My daughters are young mothers with five little girls between them. Recently, both of them deleted their Facebook accounts. They decided to “social distance” from “social media” and detach from the divisive diversions of mass culture. My youngest daughter described social media as making her feel scattered.
That resonated with me. My life, like yours, has been interrupted by a pandemic. Yet, with an abundance of alone time, I too am more scattered than ever. You think it would be the opposite. But a quick glance at social media often turns into a lost hour or two, and most the time it makes my blood pressure rise. And honestly, I’ve let it fracture my writing and quiet time.
Multiple studies link heavy social media usage with an increased risk for depression, anxiety, loneliness, self-harm, and even suicidal thoughts. The list of mental health issues caused by living under the stress of Covid-19 reads the same. Many of us are having a really difficult time right now, and we seem to compound it by getting sucked into the noise the world is making.
Now, more than ever in our lifetime, we need to be diligent, and awake to the difference between information and wisdom.
Zechariah tells us: Smite the Shepherd and the sheep shall be scattered. I believe that is what is happening. The enemy is working overtime devising devious ways to smite our Shepherd. Satan is creating so much noise, from anarchist mobs, to constant attacks on conservative values, and even silly divisions over our right to wear a mask or not.

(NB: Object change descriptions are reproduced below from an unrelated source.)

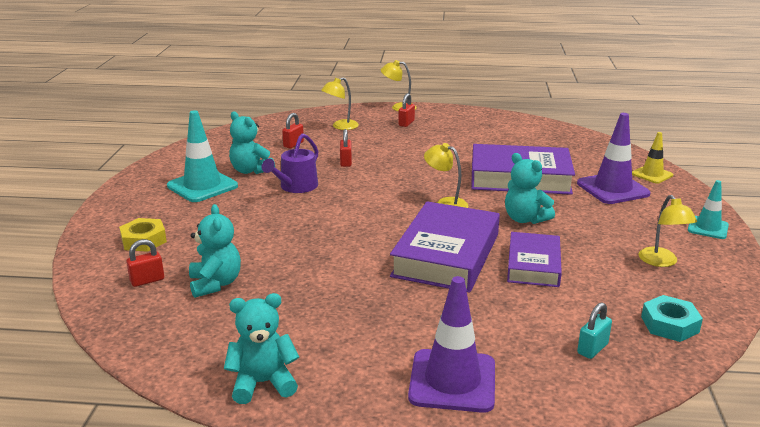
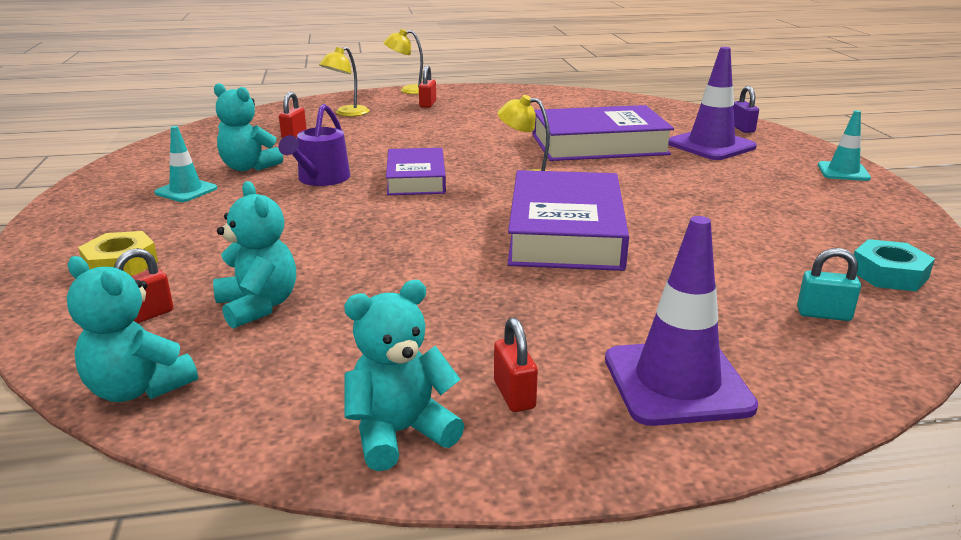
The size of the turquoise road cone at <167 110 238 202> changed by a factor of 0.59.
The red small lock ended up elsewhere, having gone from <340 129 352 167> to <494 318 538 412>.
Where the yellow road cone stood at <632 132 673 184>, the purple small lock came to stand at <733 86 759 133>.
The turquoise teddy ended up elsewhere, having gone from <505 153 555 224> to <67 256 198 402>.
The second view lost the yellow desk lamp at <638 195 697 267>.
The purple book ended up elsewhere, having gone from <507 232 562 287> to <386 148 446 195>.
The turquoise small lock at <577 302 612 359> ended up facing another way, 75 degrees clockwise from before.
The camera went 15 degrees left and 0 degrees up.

All distractions designed to scatter us from our Savior.
Luke 24 teaches about two disciples of Jesus who walked to a village called Emmaus three days after the crucifixion. Cleopas, and his unnamed companion, with sand crunching under their sandals, conversed and reasoned together. They were so preoccupied, so scattered by current events, that when a stranger asked to walk with them, they didn’t recognize Jesus in their midst.
Conversely, Mary Magdalene watched Jesus die. She stood firm afterward while all other followers scattered. This steadfast expectation of what was to come showed her unwavering, devout discernment. She remained at the tomb, received the first visit from our risen Lord, and gave the other followers the good news. She stayed focused on the Shepherd, even when all seemed lost.
We have to show our own devout discernment more now than ever. We need to identify what scatters us, and realize its only tricksy noise the enemy is making. He’s trying to scatter us, make us betray our beliefs, and forget that we have a Shepherd that will lead us through it all.
I love this beautiful reminder by Helen Lemmel:
Turn your eyes upon Jesus,
Look full in His wonderful face,
And the things of earth will grow strangely dim,
In the light of His glory and grace.